According to the forum reply, in which part of the code does the responder presume the oddity occurs?

##### TEXT #####

Re: Indexing multiple instances of the same field for each document

Posted by Erik Hatcher <er...@ehatchersolutions.com>.

On Feb 27, 2004, at 4:10 PM, Roy Klein wrote:
> Hi Erik,
>
> While you might be right in this example (using Field.Keyword), I can
> see how this would still be a problem in other cases. For instance, if 
> I
> were adding more than one word at a time in the example I attached.

I concur that it appears to be a bug.  It is unlikely folks use Lucene 
like this too much though - there probably are not too many scenarios 
where combining things into a single String or Reader is a burden.

I'm interested to know where in the code this oddity occurs so I can 
understand it more.  I did a brief bit of troubleshooting but haven't 
figured it out yet.  Something in DocumentWriter I presume.

##### EXTRACTED MATERIAL #####

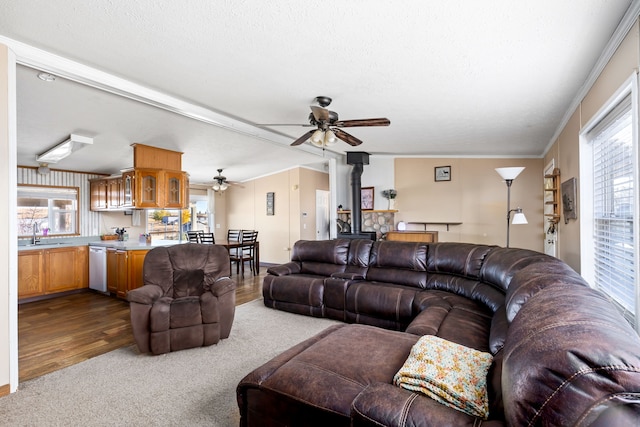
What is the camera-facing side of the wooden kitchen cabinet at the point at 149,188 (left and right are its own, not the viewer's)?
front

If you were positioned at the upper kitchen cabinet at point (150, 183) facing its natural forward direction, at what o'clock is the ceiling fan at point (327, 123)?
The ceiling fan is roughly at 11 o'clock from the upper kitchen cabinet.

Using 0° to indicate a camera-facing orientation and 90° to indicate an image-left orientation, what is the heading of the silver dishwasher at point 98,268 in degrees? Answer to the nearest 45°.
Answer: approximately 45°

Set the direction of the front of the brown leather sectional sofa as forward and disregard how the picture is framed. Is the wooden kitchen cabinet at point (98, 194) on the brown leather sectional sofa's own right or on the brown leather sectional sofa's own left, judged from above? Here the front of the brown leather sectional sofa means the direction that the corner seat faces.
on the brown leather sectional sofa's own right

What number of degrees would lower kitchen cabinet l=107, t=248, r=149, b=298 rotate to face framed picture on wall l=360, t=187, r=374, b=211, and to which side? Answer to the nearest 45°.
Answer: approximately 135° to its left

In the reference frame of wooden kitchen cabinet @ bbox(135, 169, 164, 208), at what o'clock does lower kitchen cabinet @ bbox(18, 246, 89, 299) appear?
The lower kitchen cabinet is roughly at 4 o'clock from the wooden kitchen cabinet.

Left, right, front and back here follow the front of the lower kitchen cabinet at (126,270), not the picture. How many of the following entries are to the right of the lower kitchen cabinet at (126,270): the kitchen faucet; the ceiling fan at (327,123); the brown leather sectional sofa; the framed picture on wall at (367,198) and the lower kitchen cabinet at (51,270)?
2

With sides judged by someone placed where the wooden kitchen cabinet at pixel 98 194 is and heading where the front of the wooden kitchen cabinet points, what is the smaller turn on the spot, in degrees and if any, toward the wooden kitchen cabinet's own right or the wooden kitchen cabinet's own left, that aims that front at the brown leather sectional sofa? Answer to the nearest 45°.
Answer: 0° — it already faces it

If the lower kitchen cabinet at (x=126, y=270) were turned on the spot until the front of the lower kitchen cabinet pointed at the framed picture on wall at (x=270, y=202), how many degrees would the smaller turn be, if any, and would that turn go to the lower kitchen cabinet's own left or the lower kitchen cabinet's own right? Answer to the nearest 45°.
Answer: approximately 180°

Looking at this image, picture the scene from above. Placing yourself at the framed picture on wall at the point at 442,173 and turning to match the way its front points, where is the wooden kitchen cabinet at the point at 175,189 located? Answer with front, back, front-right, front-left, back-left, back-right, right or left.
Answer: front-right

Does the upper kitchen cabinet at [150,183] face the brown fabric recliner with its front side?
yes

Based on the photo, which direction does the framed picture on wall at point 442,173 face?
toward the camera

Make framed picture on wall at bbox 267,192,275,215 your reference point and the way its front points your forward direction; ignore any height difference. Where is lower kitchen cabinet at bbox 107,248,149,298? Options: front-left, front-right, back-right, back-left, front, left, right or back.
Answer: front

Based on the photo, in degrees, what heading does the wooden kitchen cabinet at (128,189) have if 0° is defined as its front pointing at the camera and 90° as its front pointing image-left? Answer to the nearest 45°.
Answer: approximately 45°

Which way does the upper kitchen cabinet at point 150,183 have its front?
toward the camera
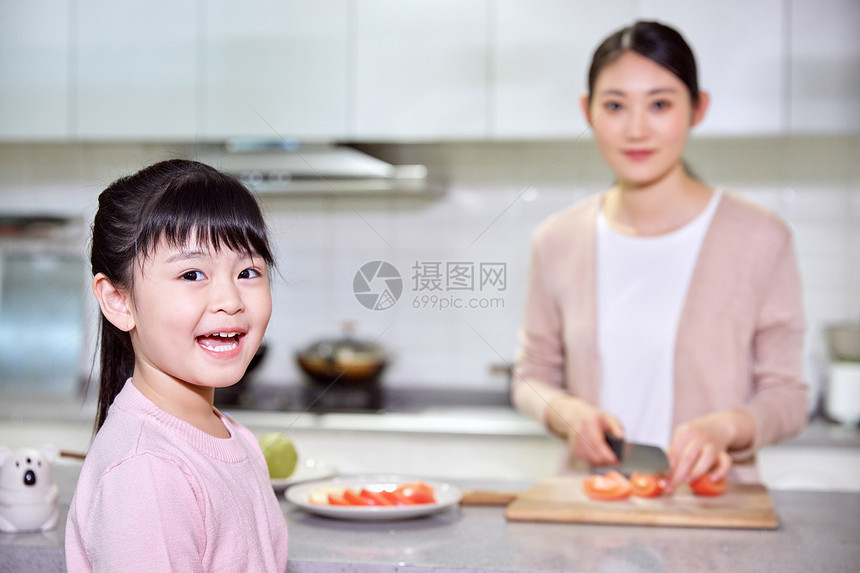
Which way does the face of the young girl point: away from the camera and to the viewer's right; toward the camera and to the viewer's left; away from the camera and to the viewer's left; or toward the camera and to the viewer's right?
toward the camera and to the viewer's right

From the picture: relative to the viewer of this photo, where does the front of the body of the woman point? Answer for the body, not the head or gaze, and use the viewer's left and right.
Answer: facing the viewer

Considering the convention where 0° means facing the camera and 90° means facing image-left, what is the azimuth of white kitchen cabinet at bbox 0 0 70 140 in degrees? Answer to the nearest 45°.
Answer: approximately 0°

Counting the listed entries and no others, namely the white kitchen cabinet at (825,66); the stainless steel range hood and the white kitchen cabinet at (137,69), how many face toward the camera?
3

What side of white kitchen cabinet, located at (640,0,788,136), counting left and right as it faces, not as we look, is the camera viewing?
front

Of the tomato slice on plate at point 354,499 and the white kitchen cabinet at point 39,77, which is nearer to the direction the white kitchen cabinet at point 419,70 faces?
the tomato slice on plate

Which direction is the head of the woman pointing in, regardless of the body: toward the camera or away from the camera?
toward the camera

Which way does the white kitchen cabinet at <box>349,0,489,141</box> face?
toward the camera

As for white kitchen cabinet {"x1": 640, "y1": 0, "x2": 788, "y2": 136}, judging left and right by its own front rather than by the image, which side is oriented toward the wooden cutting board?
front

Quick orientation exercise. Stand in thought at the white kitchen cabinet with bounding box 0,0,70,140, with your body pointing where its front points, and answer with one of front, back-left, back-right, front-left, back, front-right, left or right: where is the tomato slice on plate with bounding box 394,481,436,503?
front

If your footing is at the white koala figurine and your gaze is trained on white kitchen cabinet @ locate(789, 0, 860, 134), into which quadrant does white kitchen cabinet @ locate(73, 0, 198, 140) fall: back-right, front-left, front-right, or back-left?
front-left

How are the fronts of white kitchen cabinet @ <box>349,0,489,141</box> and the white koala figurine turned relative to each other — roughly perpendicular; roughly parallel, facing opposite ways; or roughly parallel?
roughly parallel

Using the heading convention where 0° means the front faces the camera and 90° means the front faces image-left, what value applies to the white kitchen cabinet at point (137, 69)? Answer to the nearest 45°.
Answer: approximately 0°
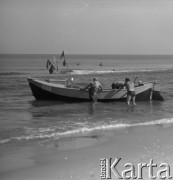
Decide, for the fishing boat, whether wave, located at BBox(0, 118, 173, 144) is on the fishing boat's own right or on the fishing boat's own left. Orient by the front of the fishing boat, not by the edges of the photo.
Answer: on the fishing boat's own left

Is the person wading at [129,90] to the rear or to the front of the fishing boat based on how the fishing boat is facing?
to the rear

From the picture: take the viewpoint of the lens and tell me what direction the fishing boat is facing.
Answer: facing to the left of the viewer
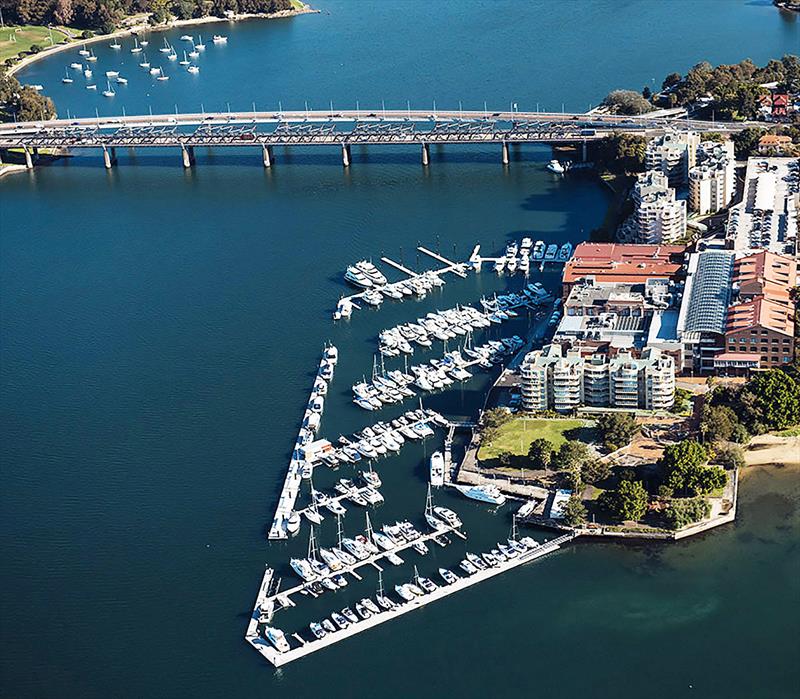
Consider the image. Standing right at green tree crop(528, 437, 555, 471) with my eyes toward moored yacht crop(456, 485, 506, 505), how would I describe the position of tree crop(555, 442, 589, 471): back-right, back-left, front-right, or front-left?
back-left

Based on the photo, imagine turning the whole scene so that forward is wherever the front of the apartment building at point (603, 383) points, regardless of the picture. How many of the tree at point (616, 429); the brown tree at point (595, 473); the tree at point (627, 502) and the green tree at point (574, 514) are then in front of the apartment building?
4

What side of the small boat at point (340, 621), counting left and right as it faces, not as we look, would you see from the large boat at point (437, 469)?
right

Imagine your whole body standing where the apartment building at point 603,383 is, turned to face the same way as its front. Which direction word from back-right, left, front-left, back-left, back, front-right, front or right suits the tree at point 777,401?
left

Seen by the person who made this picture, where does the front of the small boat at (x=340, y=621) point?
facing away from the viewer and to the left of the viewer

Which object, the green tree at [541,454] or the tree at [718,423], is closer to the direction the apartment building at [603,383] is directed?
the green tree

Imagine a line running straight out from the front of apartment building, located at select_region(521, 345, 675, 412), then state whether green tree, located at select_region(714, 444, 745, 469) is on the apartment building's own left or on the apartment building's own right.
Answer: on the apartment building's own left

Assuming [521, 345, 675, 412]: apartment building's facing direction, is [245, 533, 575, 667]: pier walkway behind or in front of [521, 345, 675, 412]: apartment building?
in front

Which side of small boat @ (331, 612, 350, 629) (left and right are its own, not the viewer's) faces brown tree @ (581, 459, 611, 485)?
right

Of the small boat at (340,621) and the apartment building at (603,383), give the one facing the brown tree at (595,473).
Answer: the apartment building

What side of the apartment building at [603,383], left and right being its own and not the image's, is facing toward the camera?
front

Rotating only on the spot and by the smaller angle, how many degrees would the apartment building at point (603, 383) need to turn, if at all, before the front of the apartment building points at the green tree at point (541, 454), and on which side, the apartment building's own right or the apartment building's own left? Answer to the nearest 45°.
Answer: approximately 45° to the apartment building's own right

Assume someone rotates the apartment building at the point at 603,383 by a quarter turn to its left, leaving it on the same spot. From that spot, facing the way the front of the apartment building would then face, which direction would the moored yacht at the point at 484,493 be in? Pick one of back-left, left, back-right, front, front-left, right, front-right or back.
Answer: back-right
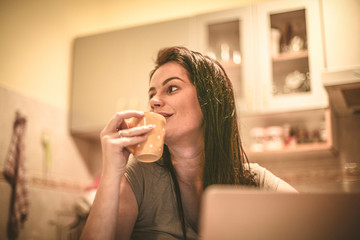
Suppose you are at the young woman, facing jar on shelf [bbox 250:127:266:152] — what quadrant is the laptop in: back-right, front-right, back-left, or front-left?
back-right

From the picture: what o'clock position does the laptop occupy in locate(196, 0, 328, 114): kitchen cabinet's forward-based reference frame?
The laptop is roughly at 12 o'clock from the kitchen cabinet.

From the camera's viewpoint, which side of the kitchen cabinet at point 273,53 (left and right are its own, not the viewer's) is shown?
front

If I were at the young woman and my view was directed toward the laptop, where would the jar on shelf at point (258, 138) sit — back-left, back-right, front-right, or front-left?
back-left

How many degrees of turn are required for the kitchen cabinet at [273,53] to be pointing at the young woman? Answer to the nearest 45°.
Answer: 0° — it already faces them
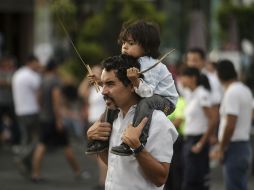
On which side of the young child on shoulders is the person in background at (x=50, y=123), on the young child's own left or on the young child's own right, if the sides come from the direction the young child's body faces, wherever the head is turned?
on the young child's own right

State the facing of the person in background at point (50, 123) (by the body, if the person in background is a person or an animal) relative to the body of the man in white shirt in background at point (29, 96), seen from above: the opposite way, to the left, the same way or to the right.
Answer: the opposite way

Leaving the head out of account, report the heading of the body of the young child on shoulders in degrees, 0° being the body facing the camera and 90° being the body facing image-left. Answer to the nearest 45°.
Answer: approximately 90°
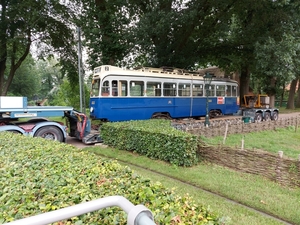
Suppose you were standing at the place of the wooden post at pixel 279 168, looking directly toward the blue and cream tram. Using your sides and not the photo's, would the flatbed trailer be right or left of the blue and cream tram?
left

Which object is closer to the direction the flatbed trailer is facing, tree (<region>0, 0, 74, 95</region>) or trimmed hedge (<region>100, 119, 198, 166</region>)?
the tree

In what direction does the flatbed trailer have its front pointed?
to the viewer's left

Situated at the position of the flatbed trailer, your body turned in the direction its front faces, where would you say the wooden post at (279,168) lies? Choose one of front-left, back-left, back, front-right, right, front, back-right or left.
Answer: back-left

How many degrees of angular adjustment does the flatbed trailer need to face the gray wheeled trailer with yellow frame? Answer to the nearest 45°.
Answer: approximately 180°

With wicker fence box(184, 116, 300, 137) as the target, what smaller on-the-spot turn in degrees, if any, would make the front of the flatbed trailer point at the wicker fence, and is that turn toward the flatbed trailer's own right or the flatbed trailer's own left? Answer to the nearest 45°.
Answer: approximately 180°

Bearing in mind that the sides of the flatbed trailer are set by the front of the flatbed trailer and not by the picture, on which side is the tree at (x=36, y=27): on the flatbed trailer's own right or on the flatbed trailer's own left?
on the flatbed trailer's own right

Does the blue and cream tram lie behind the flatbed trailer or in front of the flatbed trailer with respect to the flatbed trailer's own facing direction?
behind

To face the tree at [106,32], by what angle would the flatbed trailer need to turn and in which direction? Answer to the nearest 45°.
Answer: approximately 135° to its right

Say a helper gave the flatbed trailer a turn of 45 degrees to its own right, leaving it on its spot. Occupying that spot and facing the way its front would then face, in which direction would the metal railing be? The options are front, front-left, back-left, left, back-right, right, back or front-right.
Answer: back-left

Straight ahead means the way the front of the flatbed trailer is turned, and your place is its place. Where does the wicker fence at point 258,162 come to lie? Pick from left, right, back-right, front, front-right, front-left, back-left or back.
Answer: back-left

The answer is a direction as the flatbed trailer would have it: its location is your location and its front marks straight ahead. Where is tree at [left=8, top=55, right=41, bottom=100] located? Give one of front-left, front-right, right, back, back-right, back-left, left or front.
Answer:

#####

■ ANSWER SECTION ■
Something in DocumentWriter.